»»

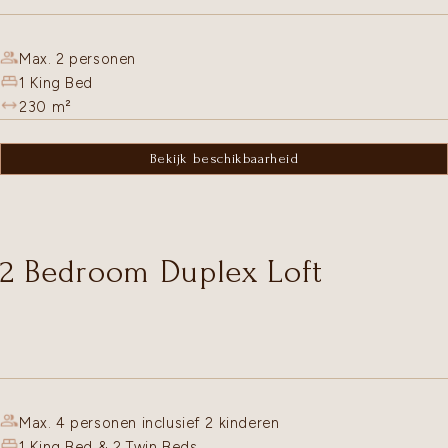
Max. 2 personen
1 King Bed
230
m²
Bekijk beschikbaarheid
2 Bedroom Duplex Loft
Max. 4 personen inclusief 2 kinderen
1 King Bed & 2 Twin Beds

««

--- Your goal ---
Repeat the entries exactly and keep the pictures out of the copy.

--- Task result ---
Max. 2 personen
1 King Bed
230
m²
Bekijk beschikbaarheid
2 Bedroom Duplex Loft
Max. 4 personen inclusief 2 kinderen
1 King Bed & 2 Twin Beds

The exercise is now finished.